Refuse Fascism played a very significant and dynamic role, and the Revolution Club was both part of fighting for the message of #OutNow as well as the full problem and solution and getting out the 5-2-6 broadsheet (The 5 STOPS, the 2 Choices, and the 6 Points of Attention) and the flyer about the Puerto Rican People’s Day  parade case. Collectively we were able in large part to stamp the protest with #OutNow, visually (especially with the big blue banner and the #OutNow letters), audibly (the Trump/Pence Out Now chant was widely taken up), and saturated with flyers. We also seemed to be able to make it pretty widely known through agitation and chants the actual day, time, and place of the weekly protests.

The Indivisible people, who were the main force that had called for and organized this, were working overtime to put forward a totally paltry message: vote and go register people to vote. While there certainly was an audience for this, there were a lot of people who responded to our agitation that we can’t wait for 2020, that telling people the answer to this fascism is register people to vote is part of the passivity we have to break out of.
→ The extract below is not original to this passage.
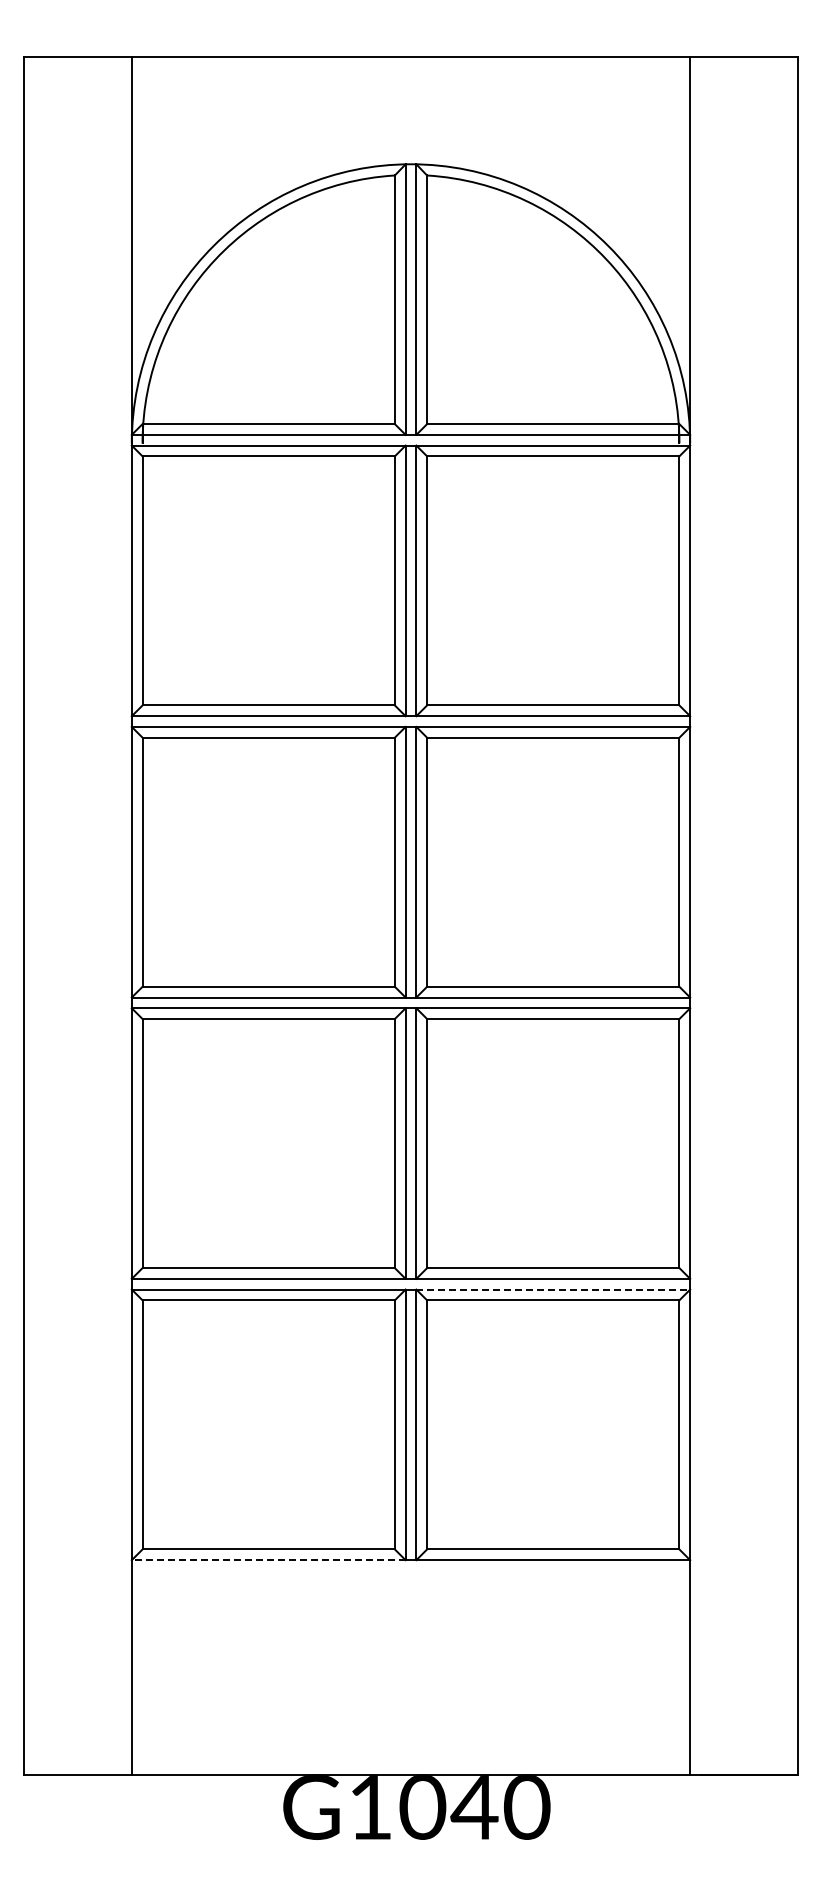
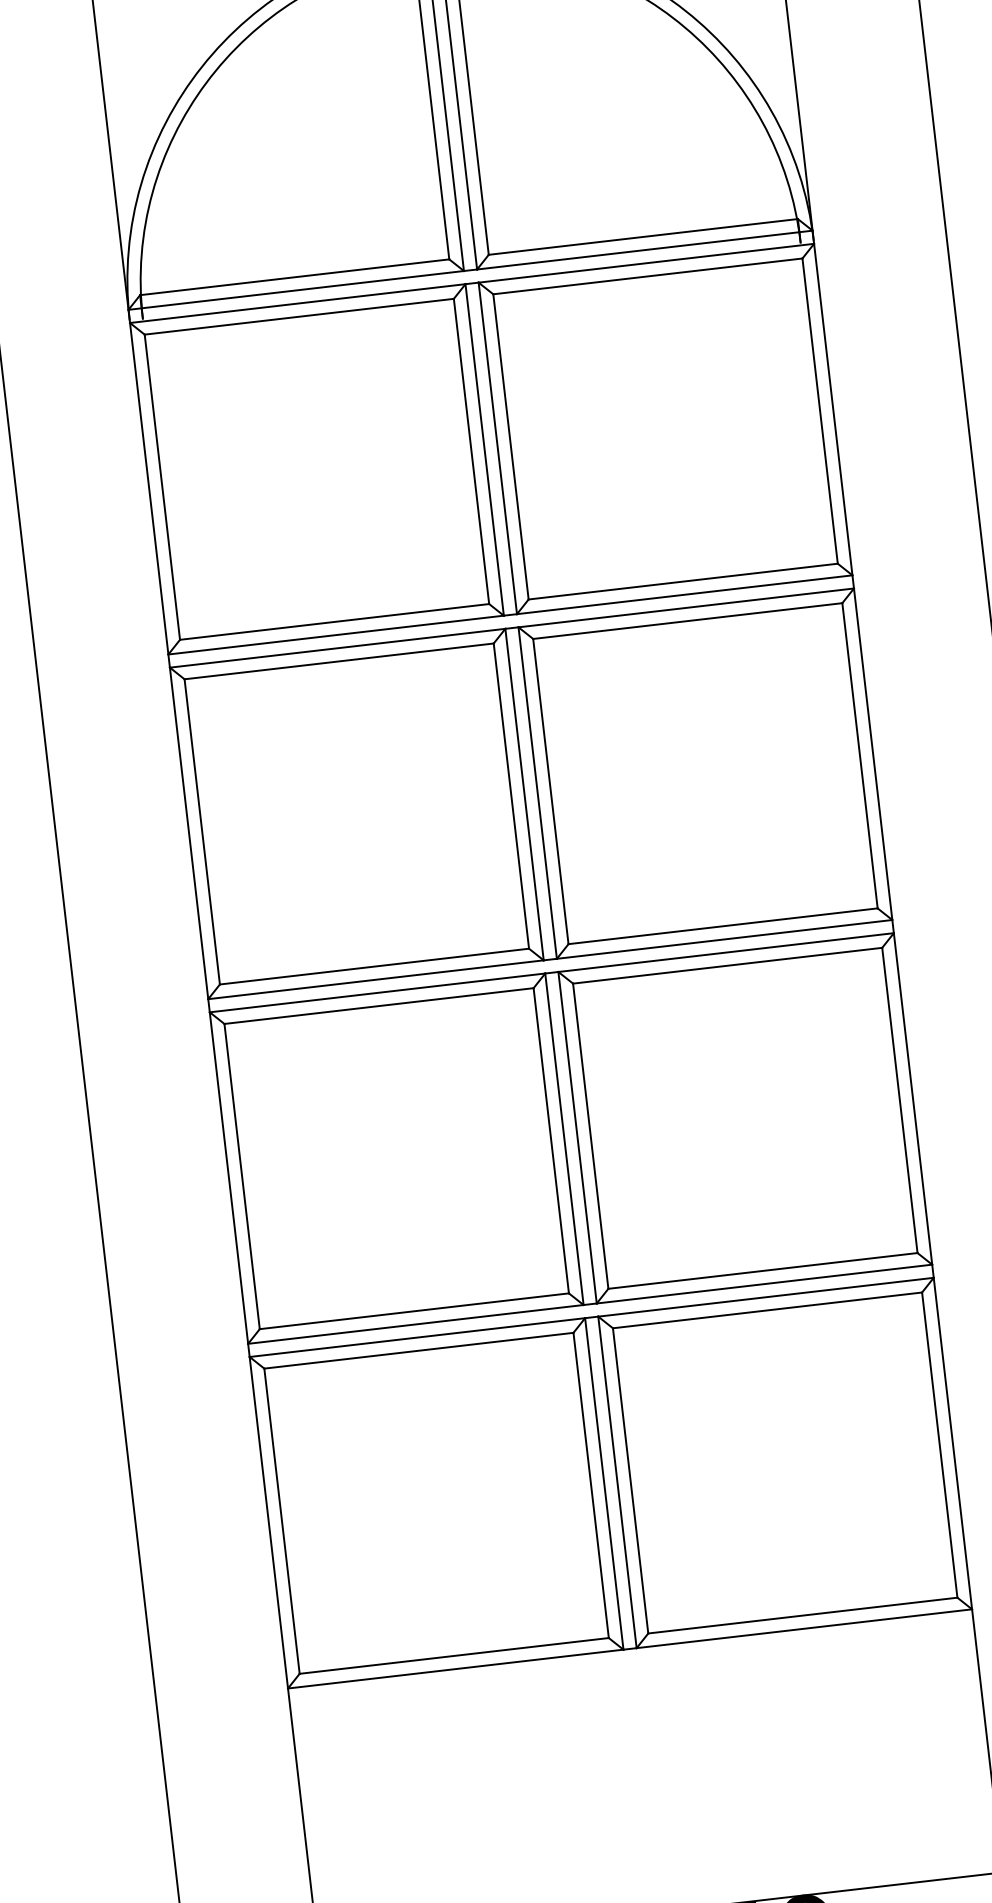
line: (553, 1289) -> (766, 1297), dashed -> solid
line: (268, 1560) -> (455, 1669), dashed -> solid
We did a lot of agitation, really working to make the case to people, with evidence, that 1) this is a fascist regime and it has to be removed from power now, 2) the impeachment will not do that on its own, but by creating a crisis of millions in the street demanding the whole regime must go, we could change the terms, 3) the unrelenting mass protests we see all over the world are an example of how the people become a new force that can actually change things, 4) there is a means to do this through the #OutNow protests that have begun and  5) we need your help in breaking people out of the passivity, we have to go against the tide.
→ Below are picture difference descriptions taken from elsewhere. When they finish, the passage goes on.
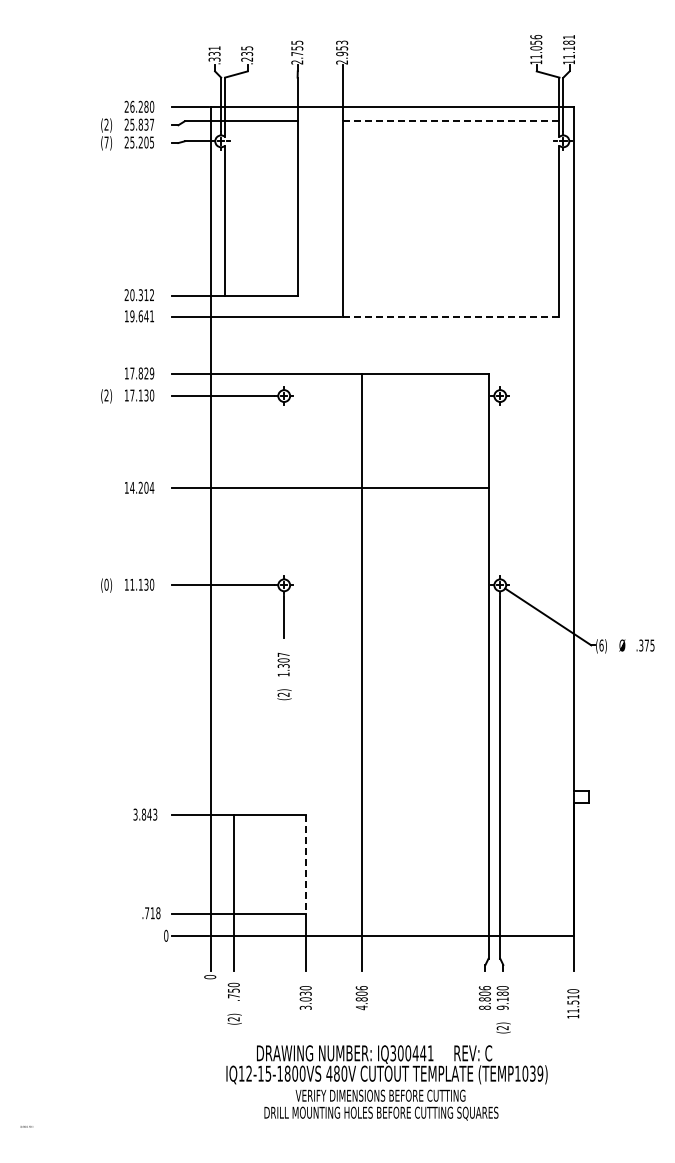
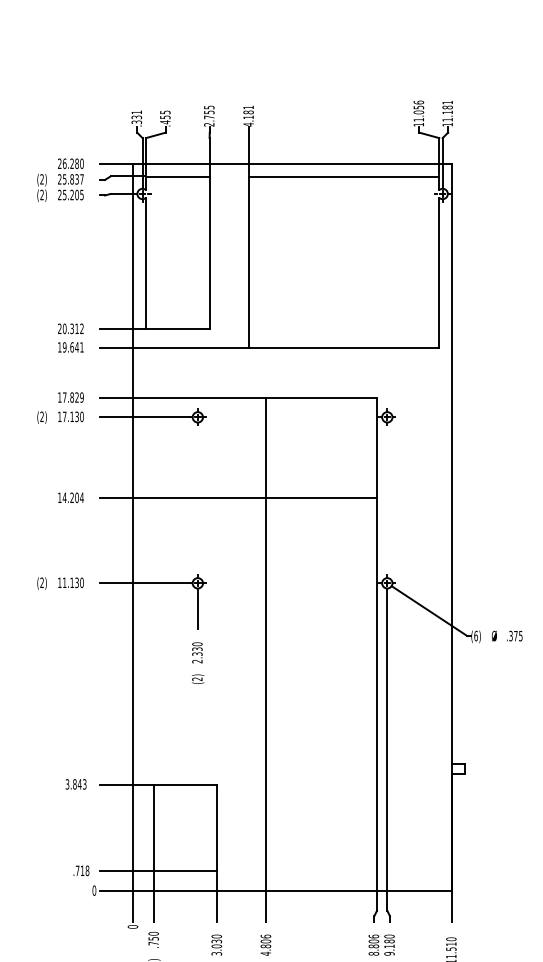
text: (342, 52) -> (248, 116), 2.953 -> 4.181
text: (246, 56) -> (164, 119), .235 -> .455
line: (451, 121) -> (344, 176), dashed -> solid
text: (106, 142) -> (42, 194), (7) -> (2)
line: (450, 316) -> (343, 347), dashed -> solid
text: (106, 584) -> (42, 582), (0) -> (2)
text: (283, 664) -> (197, 652), 1.307 -> 2.330
line: (306, 864) -> (217, 828), dashed -> solid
A lot of people were drawn in listening to this agitation, videoing it, and when the question was put to them about why the passivity of our side and how to change it, many said they think people too much think about themselves and what’s happening to them and not what’s happening to other people. One woman when asked about how to change this brought up an ad she saw about gun violence that showed children at school, she described something visceral that reaches inside of you and said we need some things like that. Other people described continually posting things on Facebook about what is happening to people as the way they have tried to change how people are thinking and acting, but while people like their posts, they don’t come out into the streets. People who said that were saying they will come this Saturday even if it is by themselves.

The image of the protests happening around the world and doing that here really resonated with people, though there seems to be a gap between that and people actually deciding to be part of fighting to make happen the week-after-week protests.

We had a small Revolution Club crew and the banner, This System Cannot Be Reformed, It Must Be Overthrown. At times along the march we did that chant, “There’s a whole better way that the world can be, make revolution get humanity free,” as well as the 1-2-3-4 chant – America Was Never Great, and we used these chants as a bouncing off point for agitation about what gave rise to this fascist regime and why and how there’s really a whole better way the world can be. One thing that got a big response was when we essentially were laying out some of the content of the POAs (Points of Attention for the Revolution) in terms of the world we are fighting for. We brought out the leadership of BA and the new communism, and there is a force organizing now for this revolution, and that what we forge together now by getting in the streets in mass protest opens up the space for that kind of future. Some people turned away when we got into the revolution we need, but a lot of people were at least curious, some more attracted. We got out about 200 of the 5-2-6 and probably about the same amount of the Puerto Rican People’s Day parade case flyers.